Au mythe de « l’artiste-star », Terrenoire répond « travail à la chaîne » pour le compte de l’industrie musicale ; aux injonctions écologiques, les deux frères répliquent « élitisme » et « colère sociale », et appellent à d’abord écouter les gens. Ce que le groupe met en œuvre au travers d’une tournée « ralentie », qui prend le temps de la rencontre et du partage. Entre deux happenings contre le fascisme à Paris. Ils nous racontent.

Cela faisait un moment qu’on suivait le groupe Terrenoire, qu’on voulait leur tendre le micro. Parce que ce qu’ils font déborde largement du cadre de la musique. Les frangins Raphaël et Théo Herrerias viennent d’un quartier qui porte leur nom, près de Saint-Étienne. Un territoire ouvrier, un grand-père à l’usine et syndicaliste. « Un héritage de luttes et de résilience », qu’ils ont transformé en matière vivante : la musique, oui, mais aussi le lien, la parole, l’engagement.

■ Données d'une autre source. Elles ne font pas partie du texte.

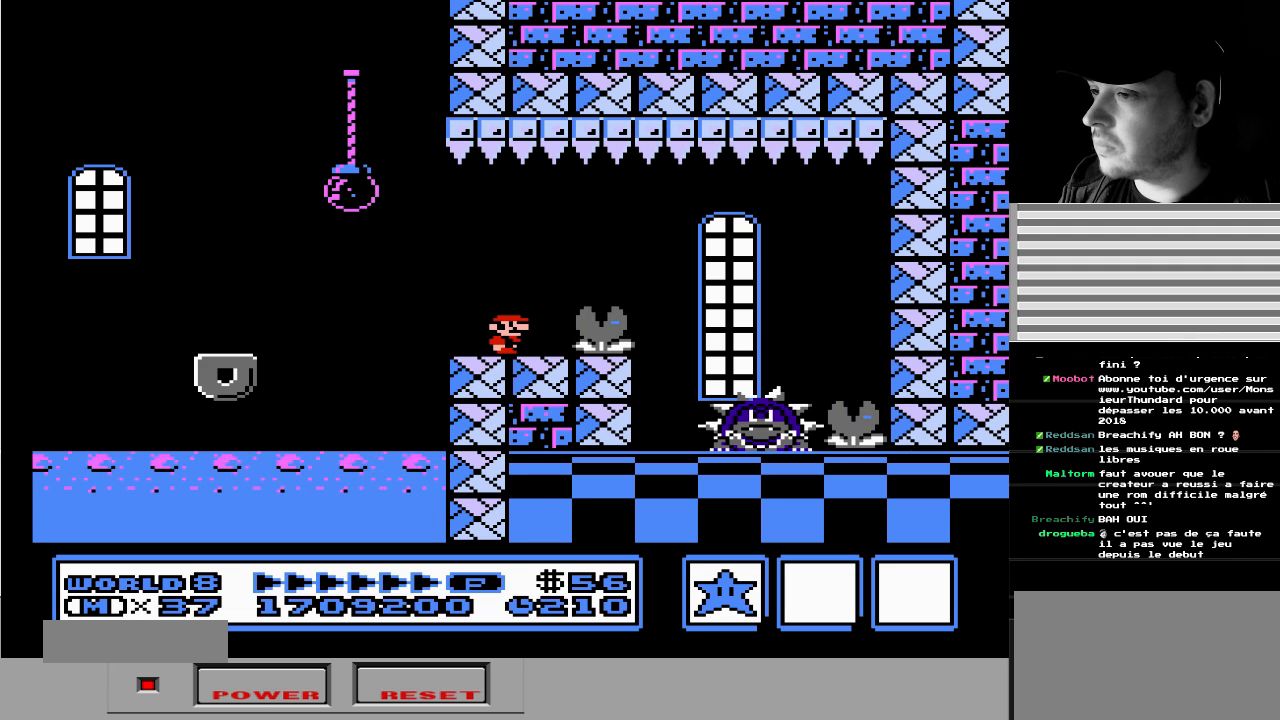
{"buttons": [], "events": [[183, "DPAD_RIGHT", "down"], [300, "DPAD_RIGHT", "up"]]}
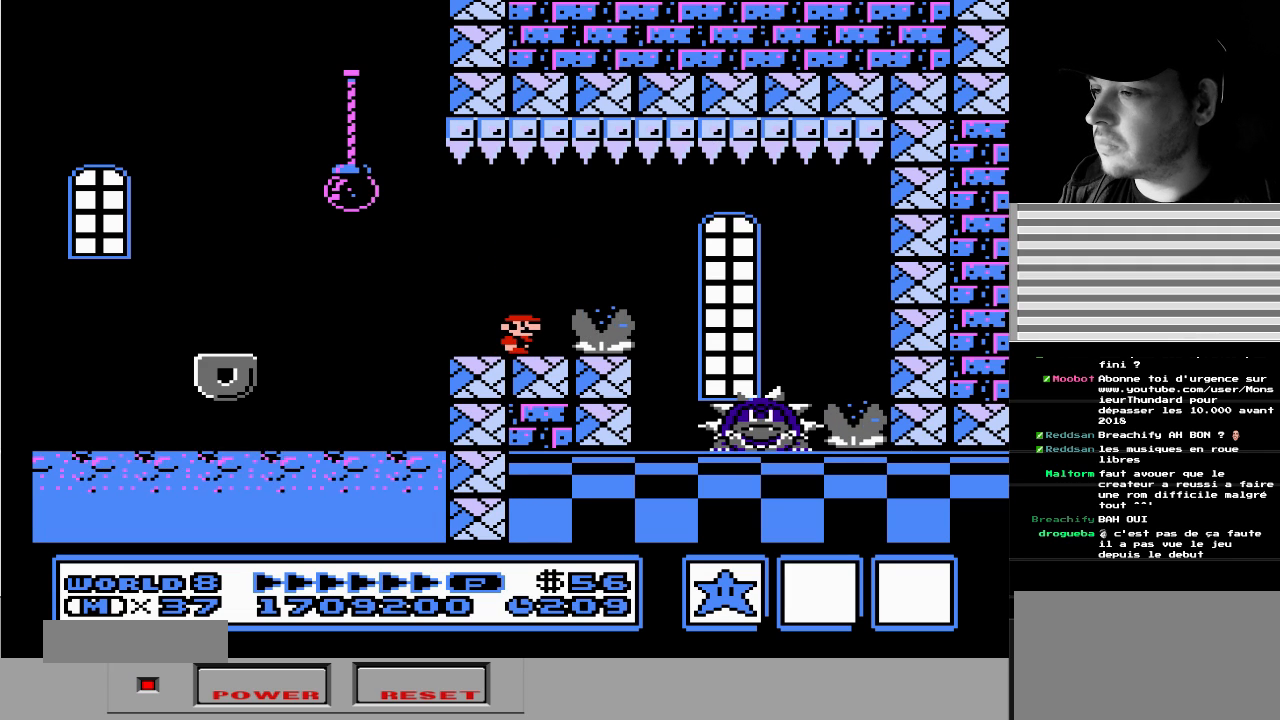
{"buttons": ["DPAD_RIGHT"], "events": [[100, "DPAD_RIGHT", "down"], [200, "DPAD_RIGHT", "up"], [467, "DPAD_RIGHT", "down"]]}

Aujourd’hui, Terrenoire, ce n’est pas juste un duo de la pop française qui monte. C’est une manière de faire autrement. Entre les deux tours de la présidentielle, ils ont appelé à voter contre l’extrême droite, rassemblé des artistes, pris position. Avec leur Tournée des Territoires, entamée depuis février 2025, ils contestent les logiques épuisantes de l’industrie : « C’est du taylorisme… tu passes du van à l’hôtel, à la salle, au parking. »

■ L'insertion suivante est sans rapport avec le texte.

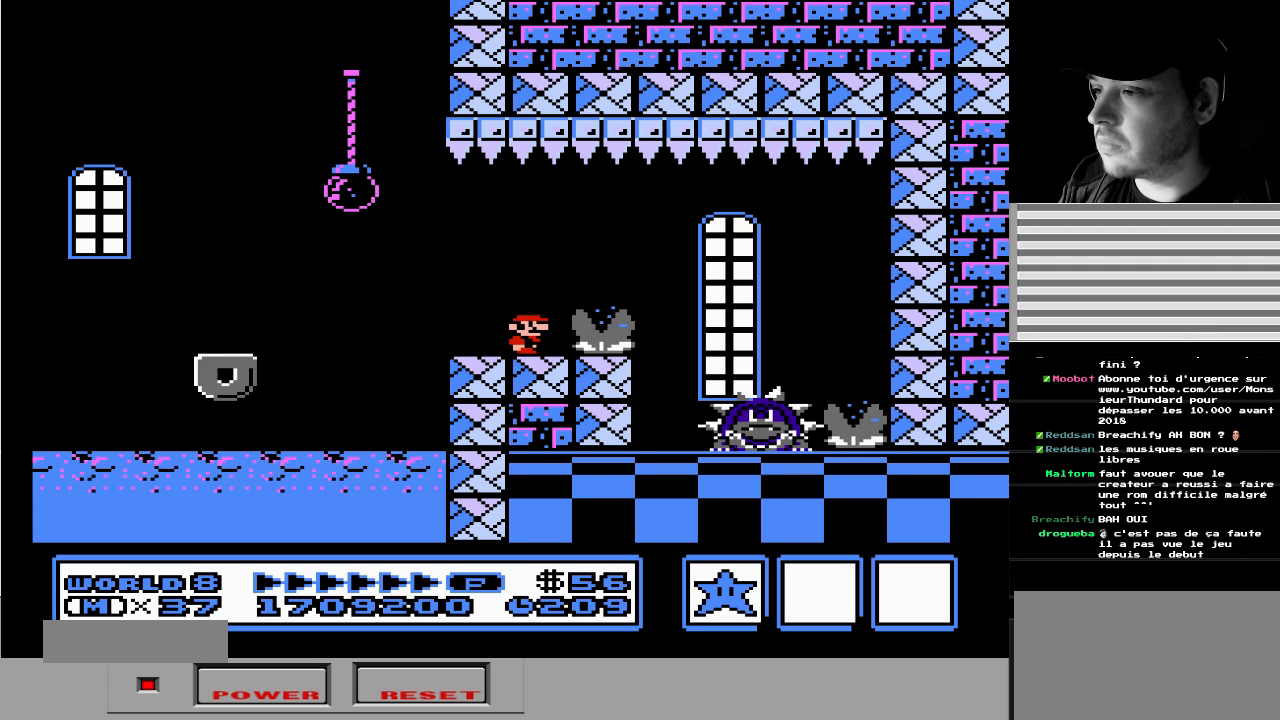
{"buttons": [], "events": [[67, "DPAD_RIGHT", "up"]]}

Eux préfèrent ralentir, aller vers les gens, jouer dans des médiathèques, des centres sociaux, parler dans des universités. Questionner, aussi, le mythe de « l’artiste star » qu’on leur a vendu. Lors de leur passage au Climat Libé Tour à Bourges en avril dernier, on les a retrouvés sur scène, avec un message clair. Une écologie qui, loin de la seule décarbonation ou de la reconnexion au vivant, « pense les liens, les territoires, les services publics. Une écologie qui ne soit pas pensée par le haut. »

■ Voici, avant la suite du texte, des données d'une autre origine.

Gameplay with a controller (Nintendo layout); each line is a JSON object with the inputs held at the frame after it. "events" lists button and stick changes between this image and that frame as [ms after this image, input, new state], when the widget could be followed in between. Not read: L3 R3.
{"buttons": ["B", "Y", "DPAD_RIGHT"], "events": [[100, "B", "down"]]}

Alors, cette tournée « ralentie », ça se passe comment ?

Raphaël : C’est intense, mais super. On a ouvert avec un concert dans une médiathèque. Ça résume bien notre démarche : faire de la médiation culturelle autant que de la musique. On a animé des ateliers d’écriture pour des jeunes de la commune, puis joué devant leurs familles dans un endroit qui n’avait jamais accueilli de concert. On veut sortir du schéma classique.

« Là, on fabrique autre chose. C’est l’anti-standardisation. »

Théo : On est partis d’un ressenti personnel, presque intime : celui d’une certaine aridité dans les tournées classiques. C’est un modèle très standardisé, presque industriel. Tu passes du van à l’autoroute, de la salle au catering, puis à l’hôtel — et tu recommences, encore et encore. Ce schéma se répète pendant un an, un an et demi, parfois plus. Et à l’arrivée, on perd une énergie folle à ne presque rien vivre. Il y a une forme de vide. C’est de là qu’est née l’envie de faire autrement.

Raphaël : Là, on fabrique autre chose. On change sans arrêt de formes : on s’adapte à des collégiens, des médiathèques, des chorales, des seniors… C’est très vivant. C’est l’anti-standardisation.

Terrenoire-france-chanson-duo-musique
©Louis Canadas

Ce que vous faites a un vrai fond écolo, mais ce n’est jamais nommé comme tel, ni par vous, ni par les médias. Pourquoi ?

Raphaël : Pour moi, ça en dit beaucoup sur la manière dont est perçue l’écologie en ce moment. Et sur l’absence de réflexion autour de l’écologie — notamment l’écologie de la culture, qui se réduit souvent à ne parler que de décarbonation. Mais pour nous, elle ne se limite pas à ça. Il s’agit d’écologie des liens, des territoires. Et là, la culture devient structurante : elle touche aux politiques publiques, aux services, aux façons d’habiter un territoire.

Théo : Aujourd’hui, l’écologie — telle qu’elle existe médiatiquement, telle qu’elle est portée politiquement — c’est souvent une écologie des grandes villes, des classes moyennes et supérieures, des petits gestes. On a hérité d’une vision descendante, culpabilisante. Et ça devient un repoussoir pour plein de gens. Y compris nous, parfois.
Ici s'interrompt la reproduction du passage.